**CONSIGNE:** Dans le texte sur la délinquance ci-dessous, reformulez sous forme de liste concise le paragraphe qui commence par « Marwan Mohammed : On trouve dans les quartiers populaires », en conservant ses faits principaux.

======== TEXTE À LIRE

La délinquance en col blanc est par définition surtout le fait des classes supérieures. Certaines formes de délinquance s’observent-elles à l’inverse particulièrement dans les quartiers populaires ?
Marwan Mohammed : On trouve dans les quartiers populaires des formes de délinquance liées à leur histoire et à leur composition sociale : une délinquance de voie publique, d’appropriation et une délinquance expressive et honorifique comme les affrontements entre bandes. Plus visibles que d’autres, ces formes de délinquance sont particulièrement ciblées par les forces de police, qui en font le coeur de leur activité. En outre, il y a parfois une sorte de tradition et d’ancrage de certaines conduites transgressives dans l’ordre normatif des quartiers. Autrement dit, certaines conduites déviantes sont localement banalisées, parce qu’elles font partie de l’ordre des choses, qu’elles se reproduisent de génération en génération, jusqu’à faire parfois partie de l’identité d’un quartier.

Comment expliquer la prévalence de ces formes de délinquance dans les quartiers ?

================
======== CONTENU DES DONNÉES

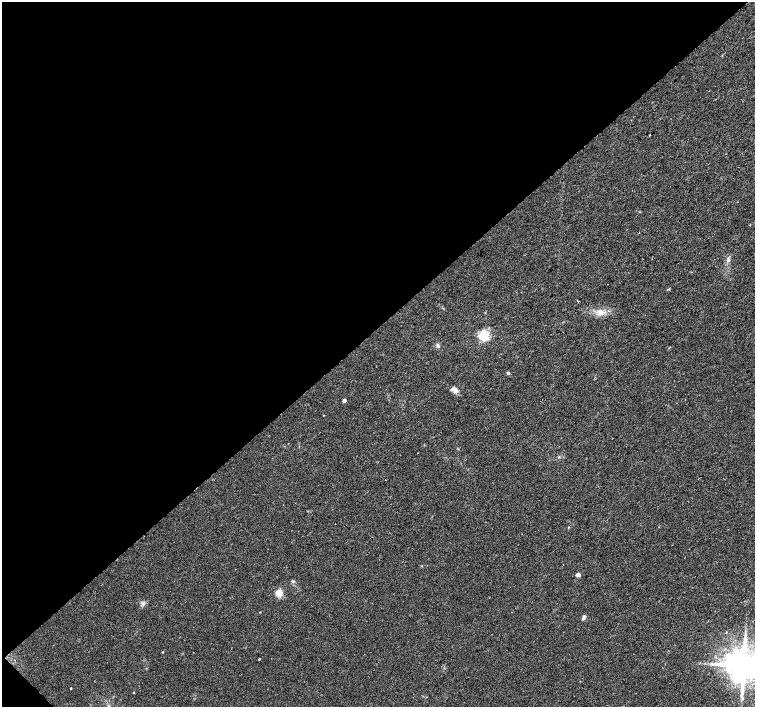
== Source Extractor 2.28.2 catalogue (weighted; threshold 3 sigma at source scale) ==
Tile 5 of 4 x 4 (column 1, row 2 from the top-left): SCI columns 1-1505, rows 2971-4379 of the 6026 x 6006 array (HDU 1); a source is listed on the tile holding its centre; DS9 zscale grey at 2 x 2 block average (1 PNG px = mean of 2 x 2 image px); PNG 757 x 709 px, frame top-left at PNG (2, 2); no overlay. Shown black and unused: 47% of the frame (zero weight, under 2 of 3 exposures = <1% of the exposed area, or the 3 px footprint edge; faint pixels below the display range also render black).
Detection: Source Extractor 2.28.2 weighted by HDU 2 'WHT'; one run over the whole footprint, this tile lists its part. Background 0.0278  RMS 0.0046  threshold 0.0205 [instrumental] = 3 sigma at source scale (4.5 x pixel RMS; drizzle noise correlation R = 1.50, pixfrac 1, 0.0396/0.0396 arcsec/px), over >= 5 px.
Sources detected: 21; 1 inside a brighter listed object's ellipse — not listed separately; the other 20 listed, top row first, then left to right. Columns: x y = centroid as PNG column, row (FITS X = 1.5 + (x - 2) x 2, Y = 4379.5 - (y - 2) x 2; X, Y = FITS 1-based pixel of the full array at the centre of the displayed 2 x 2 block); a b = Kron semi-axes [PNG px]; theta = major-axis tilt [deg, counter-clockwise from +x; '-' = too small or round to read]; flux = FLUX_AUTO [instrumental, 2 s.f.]
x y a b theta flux
649 135 2 2 - 0.9
728 261 5 2 - 1.3
608 284 2 2 - 0.76
577 301 2 2 - 0.58
600 312 9 7 -9 7.3
484 335 4 3 - 150
438 345 7 4 -68 2.4
508 373 4 3 - 1.4
453 388 8 5 -12 4.3
344 400 2 2 - 6.1
422 566 3 2 - 0.54
578 575 3 3 - 8.1
279 593 3 3 - 45
143 603 5 3 - 2.1
584 617 5 3 - 3.5
745 636 4 3 - 1.6
163 652 3 2 - 0.61
259 659 2 2 - 1.4
743 666 8 7 - 3300
71 688 2 2 - 1.9
Isophote crosses this tile's border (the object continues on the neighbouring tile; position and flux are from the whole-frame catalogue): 1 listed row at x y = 743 666
Diffuse or blended objects may show on this block-average render without a row.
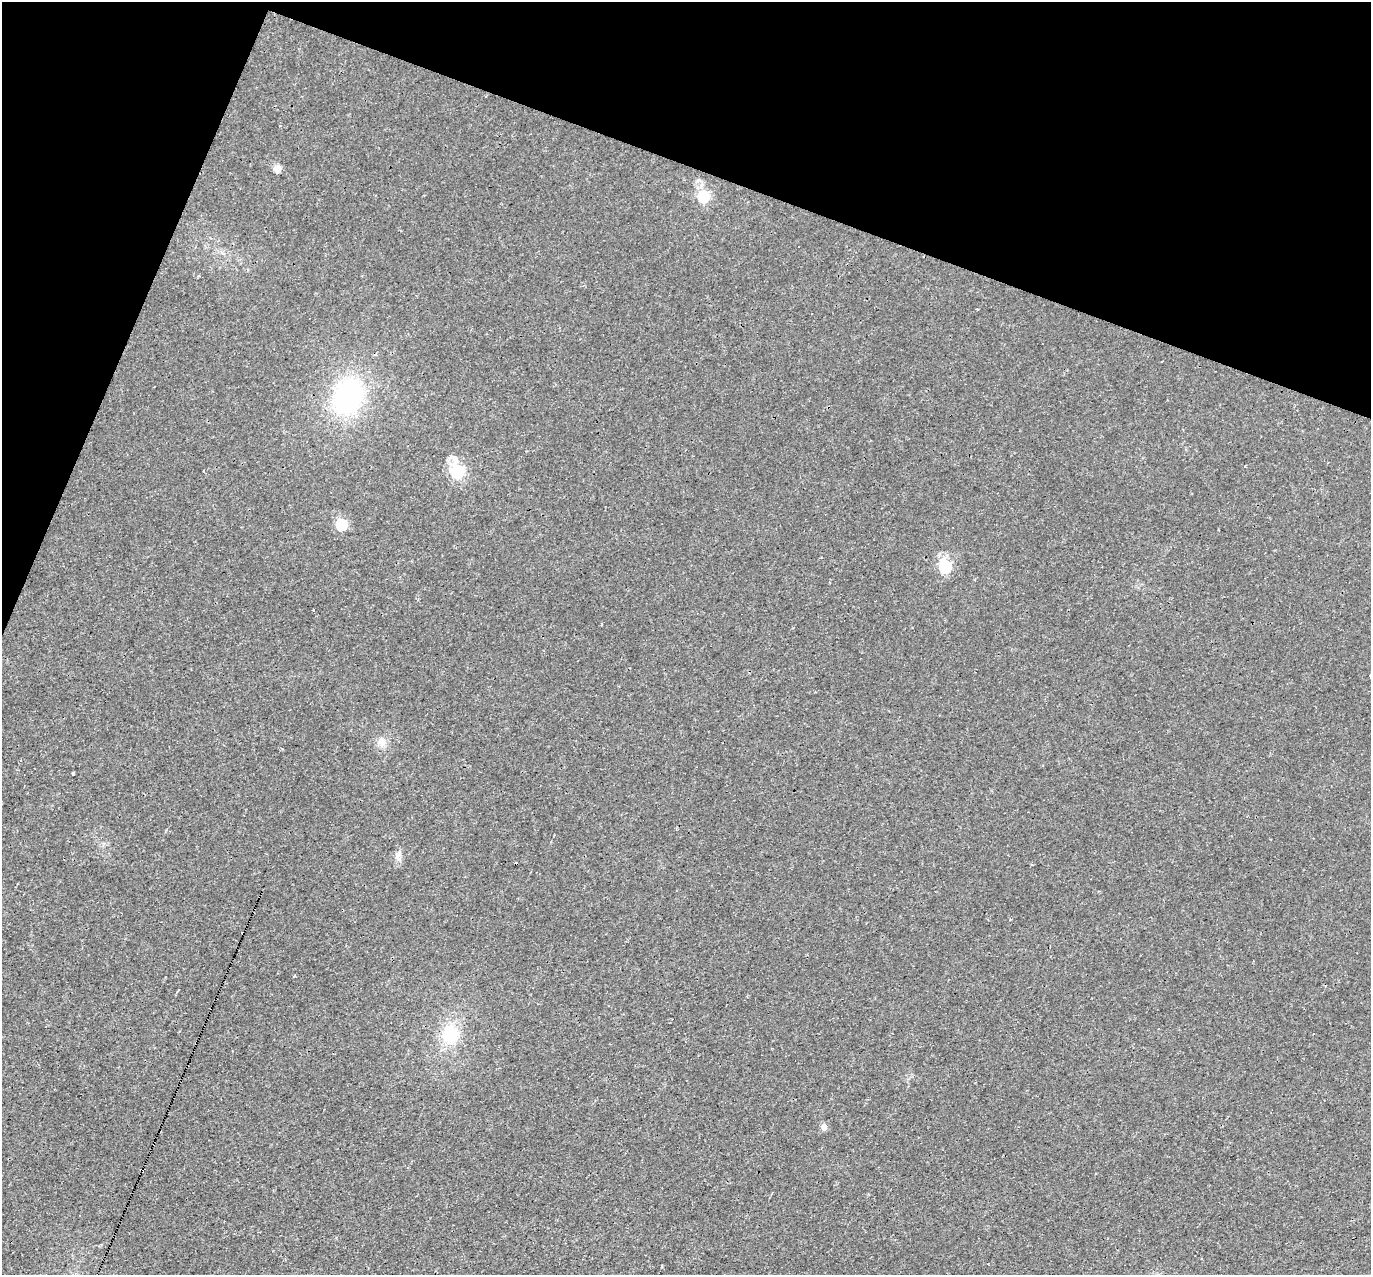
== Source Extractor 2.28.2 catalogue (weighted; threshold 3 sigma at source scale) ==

================

**SOLUTION:**
- Les quartiers populaires connaissent des formes de délinquance liées à leur histoire et à leur composition sociale : délinquance de voie publique, délinquance d'appropriation, délinquance expressive et honorifique (affrontements entre bandes).
- Plus visibles que d'autres, ces formes sont particulièrement ciblées par la police, qui en fait le cœur de son activité.
- Certaines conduites transgressives sont parfois ancrées dans l'ordre normatif des quartiers.
- Ces conduites déviantes sont localement banalisées. Elles se reproduisent de génération en génération et font parfois partie de l'identité d'un quartier.